Renewable solar and wind power are cleaner and increasingly cheaper than fossil fuels. They’re also more variable, which can lead to intermittent power outages. Jon Yoder, head of GS Asset Management’s Renewable Power Group, explains how grid-scale battery storage stations can offer a solution.
In most parts of the US today, solar and wind are the cheapest source of energy. But neither produces power around the clock. That can be a problem because demand for electricity starts to ramp up each day before the sun rises and continues into the evening after the sun sets, while wind is often strongest overnight when demand is lowest.

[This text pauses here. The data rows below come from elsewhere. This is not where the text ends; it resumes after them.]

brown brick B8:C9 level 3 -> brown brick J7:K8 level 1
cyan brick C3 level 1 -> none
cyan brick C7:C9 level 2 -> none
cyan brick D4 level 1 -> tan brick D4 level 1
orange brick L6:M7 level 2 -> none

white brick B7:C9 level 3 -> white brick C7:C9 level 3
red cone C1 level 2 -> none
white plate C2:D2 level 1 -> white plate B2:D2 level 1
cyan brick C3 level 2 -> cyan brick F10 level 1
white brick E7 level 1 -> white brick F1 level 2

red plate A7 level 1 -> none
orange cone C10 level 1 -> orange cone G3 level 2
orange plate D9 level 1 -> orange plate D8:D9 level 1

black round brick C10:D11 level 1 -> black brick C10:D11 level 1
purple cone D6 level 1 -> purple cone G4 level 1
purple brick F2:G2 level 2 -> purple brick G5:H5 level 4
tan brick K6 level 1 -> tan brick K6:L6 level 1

California, which produces some 30% of its power from renewable sources, much of it solar, offers a good example1. Prices spike in the morning when people wake up, turn on appliances and offices open while the sun is still rising, and again in the evening when people return home and turn on lights and appliances as the sun is setting. But they plunge around midday when the sun is high in the sky and the output from solar arrays flood the market. Wind presents similar challenges: it blows strongly overnight when electricity demand is low.
This creates volatile price movements and intermittent outages that may get more common as countries move from fossil fuels to even greater reliance on renewables. Fourteen US states have passed legislation requiring them to eventually generate 50-100% of electricity from renewable sources, and the Biden Administration has set the same goal for the country by 2035. This will require huge upgrades to the generation, transmission and distribution capabilities of a 150-year-old power grid and significant investment capital and technical expertise.
In our view, battery facilities that can store massive amounts of renewable energy may be the glue that holds everything together. These grid-scale facilities can charge up when the sun is flooding the system with power and discharge it when demand is high to help limit price fluctuations and supply disruptions.
Batteries can also help the system cope with spikes in demand, which we expect to increase as electric vehicle usage becomes more widespread. Charging an electric car battery can pull as much of 150 kilowatts from the grid—the equivalent of 1,500 100-watt lightbulbs—in less than an hour. Eventually, it will be possible to charge a car battery in as little as 10 minutes, which will strain a grid that was not designed for such large spikes in demand.
We estimate meeting this demand will require investment to the tune of tens of billions of dollars a year over the next couple of decades (and tens of billions more annually in new renewable energy capacity). Put simply, the conversion of our power grid from one based on fossil fuels to one dotted with batteries, solar panels, wind turbines and more will be one of the biggest infrastructure investment opportunities in our lifetime.
So who pays for such a massive project? That’s likely to vary by country. In the US, we think private capital will play the leading role. Utilities can pay battery owners a fee to provide stability to the grid by maintaining standby power capacity that can be discharged during emergency spikes in demand—a heatwave in the Northeast, for instance, or a polar vortex of the sort that hit Texas recently.
We see other revenue streams for battery operators as well. For instance, New York will be getting much more power from offshore wind in the near future, thanks to a law that requires 70% of electricity to come from renewable sources by 2030. A battery storage project near the point where that power travels via underwater cable into New York City and the right to connect to the grid is likely to retain long-term value.